**The task:** Reproduce the opening lines of the records exactly, up to and including the line in which "So, i update App.js until it works. \" occurs.

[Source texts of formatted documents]
___

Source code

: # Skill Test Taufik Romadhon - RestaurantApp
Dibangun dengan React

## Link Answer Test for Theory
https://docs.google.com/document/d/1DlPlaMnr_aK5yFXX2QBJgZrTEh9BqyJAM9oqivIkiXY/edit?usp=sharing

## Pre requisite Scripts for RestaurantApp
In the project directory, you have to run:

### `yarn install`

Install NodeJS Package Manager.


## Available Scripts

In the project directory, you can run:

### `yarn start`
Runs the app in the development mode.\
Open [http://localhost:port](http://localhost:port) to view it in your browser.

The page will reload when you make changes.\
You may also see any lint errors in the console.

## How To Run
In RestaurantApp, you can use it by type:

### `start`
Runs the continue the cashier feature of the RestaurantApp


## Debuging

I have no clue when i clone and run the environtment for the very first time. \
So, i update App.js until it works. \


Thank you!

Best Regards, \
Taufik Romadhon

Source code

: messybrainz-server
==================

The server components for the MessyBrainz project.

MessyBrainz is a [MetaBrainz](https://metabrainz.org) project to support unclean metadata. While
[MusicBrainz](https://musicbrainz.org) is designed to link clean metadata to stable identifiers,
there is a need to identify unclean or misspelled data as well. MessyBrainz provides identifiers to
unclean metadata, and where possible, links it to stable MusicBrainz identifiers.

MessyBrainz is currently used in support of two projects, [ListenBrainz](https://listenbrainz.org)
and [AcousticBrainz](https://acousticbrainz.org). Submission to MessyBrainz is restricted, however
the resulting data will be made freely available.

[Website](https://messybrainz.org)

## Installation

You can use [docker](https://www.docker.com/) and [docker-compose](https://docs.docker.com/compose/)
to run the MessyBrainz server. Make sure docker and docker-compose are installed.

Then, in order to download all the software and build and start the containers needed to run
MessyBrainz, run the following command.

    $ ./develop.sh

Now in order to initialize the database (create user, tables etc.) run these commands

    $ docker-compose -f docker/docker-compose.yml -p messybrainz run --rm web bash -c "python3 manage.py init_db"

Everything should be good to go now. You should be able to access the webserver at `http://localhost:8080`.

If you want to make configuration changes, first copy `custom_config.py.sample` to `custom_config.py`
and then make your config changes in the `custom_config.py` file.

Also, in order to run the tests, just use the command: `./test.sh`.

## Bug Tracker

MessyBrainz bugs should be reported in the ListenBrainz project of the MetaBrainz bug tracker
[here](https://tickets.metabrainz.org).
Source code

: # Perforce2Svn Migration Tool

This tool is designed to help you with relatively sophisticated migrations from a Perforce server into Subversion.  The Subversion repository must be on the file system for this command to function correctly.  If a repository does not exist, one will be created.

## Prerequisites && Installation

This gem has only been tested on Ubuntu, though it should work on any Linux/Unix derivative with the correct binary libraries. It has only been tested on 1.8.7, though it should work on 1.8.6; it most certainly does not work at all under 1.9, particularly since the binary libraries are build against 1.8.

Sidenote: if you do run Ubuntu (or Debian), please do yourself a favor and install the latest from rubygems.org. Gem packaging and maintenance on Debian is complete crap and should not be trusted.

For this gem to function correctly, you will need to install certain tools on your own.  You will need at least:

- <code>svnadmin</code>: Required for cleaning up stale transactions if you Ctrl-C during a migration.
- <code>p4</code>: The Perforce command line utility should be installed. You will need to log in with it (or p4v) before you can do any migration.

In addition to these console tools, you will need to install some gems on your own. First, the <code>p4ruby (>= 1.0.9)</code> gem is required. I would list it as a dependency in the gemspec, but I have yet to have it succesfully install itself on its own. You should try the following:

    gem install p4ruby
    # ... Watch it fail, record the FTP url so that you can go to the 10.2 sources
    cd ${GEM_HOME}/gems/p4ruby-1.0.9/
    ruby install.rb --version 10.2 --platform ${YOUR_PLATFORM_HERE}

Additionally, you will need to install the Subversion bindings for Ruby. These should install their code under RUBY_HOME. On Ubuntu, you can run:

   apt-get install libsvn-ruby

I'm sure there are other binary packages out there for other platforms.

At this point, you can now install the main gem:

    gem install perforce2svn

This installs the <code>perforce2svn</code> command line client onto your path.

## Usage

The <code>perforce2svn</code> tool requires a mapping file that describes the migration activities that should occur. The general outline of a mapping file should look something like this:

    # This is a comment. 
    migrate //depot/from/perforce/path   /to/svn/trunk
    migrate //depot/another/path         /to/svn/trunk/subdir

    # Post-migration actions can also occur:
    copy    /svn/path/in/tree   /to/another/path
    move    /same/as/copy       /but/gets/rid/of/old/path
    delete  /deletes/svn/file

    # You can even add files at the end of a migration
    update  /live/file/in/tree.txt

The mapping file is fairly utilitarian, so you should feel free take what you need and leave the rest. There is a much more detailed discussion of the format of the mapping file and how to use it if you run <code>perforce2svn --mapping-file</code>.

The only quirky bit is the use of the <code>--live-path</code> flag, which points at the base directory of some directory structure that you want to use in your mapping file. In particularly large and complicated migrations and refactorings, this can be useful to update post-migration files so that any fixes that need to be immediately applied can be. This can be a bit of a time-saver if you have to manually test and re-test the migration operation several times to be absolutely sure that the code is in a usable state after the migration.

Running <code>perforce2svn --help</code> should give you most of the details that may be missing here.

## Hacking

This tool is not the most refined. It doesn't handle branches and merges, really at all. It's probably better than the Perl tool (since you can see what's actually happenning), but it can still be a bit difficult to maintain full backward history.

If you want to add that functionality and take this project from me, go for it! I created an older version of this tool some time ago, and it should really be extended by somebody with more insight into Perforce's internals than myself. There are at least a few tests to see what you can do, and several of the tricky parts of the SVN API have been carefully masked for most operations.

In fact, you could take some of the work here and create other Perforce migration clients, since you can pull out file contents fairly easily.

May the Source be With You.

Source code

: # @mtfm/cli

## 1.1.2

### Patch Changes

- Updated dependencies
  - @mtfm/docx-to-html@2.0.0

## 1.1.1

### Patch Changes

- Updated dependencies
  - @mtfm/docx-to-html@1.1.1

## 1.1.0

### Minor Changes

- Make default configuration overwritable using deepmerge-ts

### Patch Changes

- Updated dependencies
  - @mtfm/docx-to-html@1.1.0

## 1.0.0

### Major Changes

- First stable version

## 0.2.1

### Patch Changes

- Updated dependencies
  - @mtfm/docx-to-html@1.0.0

___

**Solution for this problem:**
Source code

: # Skill Test Taufik Romadhon - RestaurantApp
Dibangun dengan React

## Link Answer Test for Theory
https://docs.google.com/document/d/1DlPlaMnr_aK5yFXX2QBJgZrTEh9BqyJAM9oqivIkiXY/edit?usp=sharing

## Pre requisite Scripts for RestaurantApp
In the project directory, you have to run:

### `yarn install`

Install NodeJS Package Manager.


## Available Scripts

In the project directory, you can run:

### `yarn start`
Runs the app in the development mode.\
Open [http://localhost:port](http://localhost:port) to view it in your browser.

The page will reload when you make changes.\
You may also see any lint errors in the console.

## How To Run
In RestaurantApp, you can use it by type:

### `start`
Runs the continue the cashier feature of the RestaurantApp


## Debuging

I have no clue when i clone and run the environtment for the very first time. \
So, i update App.js until it works. \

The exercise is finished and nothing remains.